The chairman of Ibuka, the Genocide survivors’ organization in Nyabihu, Joseph Bizimungu, has no doubt that powerful forces are pulling the strings to set free Mathias Nyagasaza.
"We are very convinced that Nyagasaza is using his fortune to defeat justice. Do not be surprised if he is released and flees the country,” said Bizimungu.
A Gisenyi prisons official equally questioned the decision to release Nyagasaza so he could seek treatment.
"This is unusual,” said the official who preferred anonymity.
"Prisons have a budget to treat sick inmates; you do not have to release them to seek medical help. We even transfer some complicated cases to King Faisal hospital in Kigali. So this release order continues to baffle me”.

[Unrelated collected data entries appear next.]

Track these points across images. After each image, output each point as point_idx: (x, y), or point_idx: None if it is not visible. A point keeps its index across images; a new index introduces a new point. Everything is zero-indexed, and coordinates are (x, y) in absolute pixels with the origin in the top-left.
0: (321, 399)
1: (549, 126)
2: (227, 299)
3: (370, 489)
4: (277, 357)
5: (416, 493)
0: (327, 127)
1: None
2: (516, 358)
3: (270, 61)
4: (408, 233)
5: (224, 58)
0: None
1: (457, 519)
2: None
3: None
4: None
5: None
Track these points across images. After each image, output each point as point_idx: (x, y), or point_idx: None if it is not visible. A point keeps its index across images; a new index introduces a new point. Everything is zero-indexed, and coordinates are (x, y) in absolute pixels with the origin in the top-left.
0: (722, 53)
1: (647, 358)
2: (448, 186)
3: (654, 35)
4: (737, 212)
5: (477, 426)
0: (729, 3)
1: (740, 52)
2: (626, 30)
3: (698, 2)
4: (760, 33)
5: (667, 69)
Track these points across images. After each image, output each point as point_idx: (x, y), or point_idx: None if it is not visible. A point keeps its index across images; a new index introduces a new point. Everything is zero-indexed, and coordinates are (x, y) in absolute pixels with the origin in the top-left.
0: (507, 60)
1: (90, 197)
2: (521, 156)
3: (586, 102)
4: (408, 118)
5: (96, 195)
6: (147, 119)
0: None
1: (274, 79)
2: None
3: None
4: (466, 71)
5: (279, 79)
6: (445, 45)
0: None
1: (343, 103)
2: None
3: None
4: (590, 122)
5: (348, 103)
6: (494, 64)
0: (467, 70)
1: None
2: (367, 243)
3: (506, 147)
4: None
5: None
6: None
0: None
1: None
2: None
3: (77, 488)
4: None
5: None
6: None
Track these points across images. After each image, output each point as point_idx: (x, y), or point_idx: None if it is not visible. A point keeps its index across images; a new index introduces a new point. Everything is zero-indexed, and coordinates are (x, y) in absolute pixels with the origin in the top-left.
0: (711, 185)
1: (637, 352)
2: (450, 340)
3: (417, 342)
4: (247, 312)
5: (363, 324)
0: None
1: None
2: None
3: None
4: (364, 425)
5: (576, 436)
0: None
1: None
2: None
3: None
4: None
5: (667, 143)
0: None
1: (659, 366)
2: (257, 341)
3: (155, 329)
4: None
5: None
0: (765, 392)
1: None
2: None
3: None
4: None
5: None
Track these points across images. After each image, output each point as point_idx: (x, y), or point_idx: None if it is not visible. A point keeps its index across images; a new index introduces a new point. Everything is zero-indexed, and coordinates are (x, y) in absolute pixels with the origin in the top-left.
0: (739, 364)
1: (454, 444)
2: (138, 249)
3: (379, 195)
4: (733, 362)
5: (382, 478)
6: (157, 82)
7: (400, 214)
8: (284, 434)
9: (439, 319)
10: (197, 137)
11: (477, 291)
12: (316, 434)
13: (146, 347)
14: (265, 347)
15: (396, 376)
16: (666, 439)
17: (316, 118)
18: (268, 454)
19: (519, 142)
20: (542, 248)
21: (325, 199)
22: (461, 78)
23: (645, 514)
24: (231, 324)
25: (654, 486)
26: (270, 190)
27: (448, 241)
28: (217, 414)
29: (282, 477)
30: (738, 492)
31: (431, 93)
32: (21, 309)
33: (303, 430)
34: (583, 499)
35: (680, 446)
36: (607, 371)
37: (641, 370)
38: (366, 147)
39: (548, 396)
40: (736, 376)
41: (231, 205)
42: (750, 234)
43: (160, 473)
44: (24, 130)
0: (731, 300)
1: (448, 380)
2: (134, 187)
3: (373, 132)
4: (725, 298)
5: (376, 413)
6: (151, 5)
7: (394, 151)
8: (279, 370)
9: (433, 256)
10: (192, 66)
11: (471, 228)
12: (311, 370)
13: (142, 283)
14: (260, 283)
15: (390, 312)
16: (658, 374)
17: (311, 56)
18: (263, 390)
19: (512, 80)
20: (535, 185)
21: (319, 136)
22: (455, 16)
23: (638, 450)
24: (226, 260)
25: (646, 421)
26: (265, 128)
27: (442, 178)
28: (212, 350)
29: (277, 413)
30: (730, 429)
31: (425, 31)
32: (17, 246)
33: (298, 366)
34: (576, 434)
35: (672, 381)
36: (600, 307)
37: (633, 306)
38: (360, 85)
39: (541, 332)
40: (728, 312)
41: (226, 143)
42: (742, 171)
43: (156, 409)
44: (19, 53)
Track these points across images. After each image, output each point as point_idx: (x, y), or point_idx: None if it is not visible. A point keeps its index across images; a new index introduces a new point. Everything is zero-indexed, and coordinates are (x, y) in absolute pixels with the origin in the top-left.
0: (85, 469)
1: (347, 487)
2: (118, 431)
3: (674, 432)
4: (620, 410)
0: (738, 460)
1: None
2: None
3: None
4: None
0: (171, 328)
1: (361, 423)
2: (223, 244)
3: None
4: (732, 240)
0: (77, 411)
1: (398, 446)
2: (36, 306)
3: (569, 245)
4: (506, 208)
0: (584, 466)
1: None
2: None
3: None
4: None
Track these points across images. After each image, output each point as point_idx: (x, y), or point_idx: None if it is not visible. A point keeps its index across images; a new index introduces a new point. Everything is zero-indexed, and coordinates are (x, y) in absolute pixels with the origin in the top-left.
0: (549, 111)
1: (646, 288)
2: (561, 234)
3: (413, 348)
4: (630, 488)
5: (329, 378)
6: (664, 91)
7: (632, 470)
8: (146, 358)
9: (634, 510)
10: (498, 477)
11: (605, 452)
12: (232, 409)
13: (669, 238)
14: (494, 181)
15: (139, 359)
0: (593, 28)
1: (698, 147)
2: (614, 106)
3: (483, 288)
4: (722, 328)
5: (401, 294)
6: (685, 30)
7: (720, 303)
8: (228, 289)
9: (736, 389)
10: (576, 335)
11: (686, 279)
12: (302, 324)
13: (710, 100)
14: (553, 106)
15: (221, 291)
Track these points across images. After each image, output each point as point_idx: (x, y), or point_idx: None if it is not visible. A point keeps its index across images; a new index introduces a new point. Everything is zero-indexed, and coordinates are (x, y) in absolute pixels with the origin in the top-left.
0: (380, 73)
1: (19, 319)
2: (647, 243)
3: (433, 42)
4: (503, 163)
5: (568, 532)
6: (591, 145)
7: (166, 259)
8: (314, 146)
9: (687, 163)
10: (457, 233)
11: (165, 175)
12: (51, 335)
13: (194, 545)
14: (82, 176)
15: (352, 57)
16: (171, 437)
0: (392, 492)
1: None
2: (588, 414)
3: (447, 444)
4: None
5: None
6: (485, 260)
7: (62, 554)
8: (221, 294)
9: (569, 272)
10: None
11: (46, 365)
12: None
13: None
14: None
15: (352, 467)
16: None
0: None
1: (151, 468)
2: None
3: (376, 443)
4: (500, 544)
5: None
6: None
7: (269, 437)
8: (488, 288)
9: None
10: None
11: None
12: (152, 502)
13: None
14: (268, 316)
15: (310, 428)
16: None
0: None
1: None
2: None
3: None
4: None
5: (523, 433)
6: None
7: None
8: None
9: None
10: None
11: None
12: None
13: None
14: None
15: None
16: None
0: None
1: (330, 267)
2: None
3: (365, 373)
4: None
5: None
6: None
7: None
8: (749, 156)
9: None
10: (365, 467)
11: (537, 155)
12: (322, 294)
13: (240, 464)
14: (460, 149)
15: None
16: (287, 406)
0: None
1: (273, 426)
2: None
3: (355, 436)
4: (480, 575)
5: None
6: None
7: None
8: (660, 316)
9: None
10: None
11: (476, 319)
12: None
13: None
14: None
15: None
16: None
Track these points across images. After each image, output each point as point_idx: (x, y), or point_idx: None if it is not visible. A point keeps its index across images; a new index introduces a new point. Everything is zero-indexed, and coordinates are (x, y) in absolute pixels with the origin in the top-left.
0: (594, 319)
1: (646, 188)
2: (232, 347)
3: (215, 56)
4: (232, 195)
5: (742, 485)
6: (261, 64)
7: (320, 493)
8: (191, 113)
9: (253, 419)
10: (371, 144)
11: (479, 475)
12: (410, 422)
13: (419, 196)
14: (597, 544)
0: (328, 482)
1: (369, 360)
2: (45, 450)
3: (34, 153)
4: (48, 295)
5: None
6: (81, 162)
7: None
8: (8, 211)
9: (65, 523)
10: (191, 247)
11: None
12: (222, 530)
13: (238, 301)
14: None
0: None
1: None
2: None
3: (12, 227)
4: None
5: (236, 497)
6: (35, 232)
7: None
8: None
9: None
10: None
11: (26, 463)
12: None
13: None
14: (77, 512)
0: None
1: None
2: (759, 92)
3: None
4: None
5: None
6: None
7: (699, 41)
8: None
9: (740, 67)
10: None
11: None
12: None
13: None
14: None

52-year old Mukamana Dativa lost three children in the 1992 Bagogwe massacres, two years before the Genocide against the Tutsi.
"Nyagasaza even confessed in court that he had taken part in meetings to plan exterminate and throw us in Nyabarongo. But because he is rich, he can buy his way to freedom. What about our dead? Where is justice”? She asked, with a lot of anger in her voice.
"Will the voices of Genocide survivors be stifled by corrupt and insensitive people”? wondered a middle-aged man who only identified himself as Kabera.
"Nyagasaza was very notorious before and during the Genocide. His foot soldiers are in jail but he is assured of living out his retirement peacefully with his family. If this is not pure impunity, what is?”
Attempts to get a comment from Gacaca headquarters were fruitless as Mukantaganzwa was said to be on vacation outside the country. The person who usually stands in for her, Dusingizimana Gratien, was very conspicuous in being evasive.
When The New Times contacted him on Monday, he first said that he did not want speak on the phone as he could not be sure he was speaking to a journalist. When the journalist requested for a face-to-face meeting, the slippery Dusingizimana said he was out of town and would be back on Friday. What is there to hide? Why all this cloak-and-dagger stuff if the Nyagasaza soap opera is legitimate?
But the billion franc question remains: If reliable sources tell us that Mukantaganzwa went on leave on December 20, yet she signed the release "advice” on December 23, what was so unique about Nyagasaza’s case that the Gacaca Executive Secretary had to interrupt her holiday, to go back to office to ensure that the Genocide convict is released?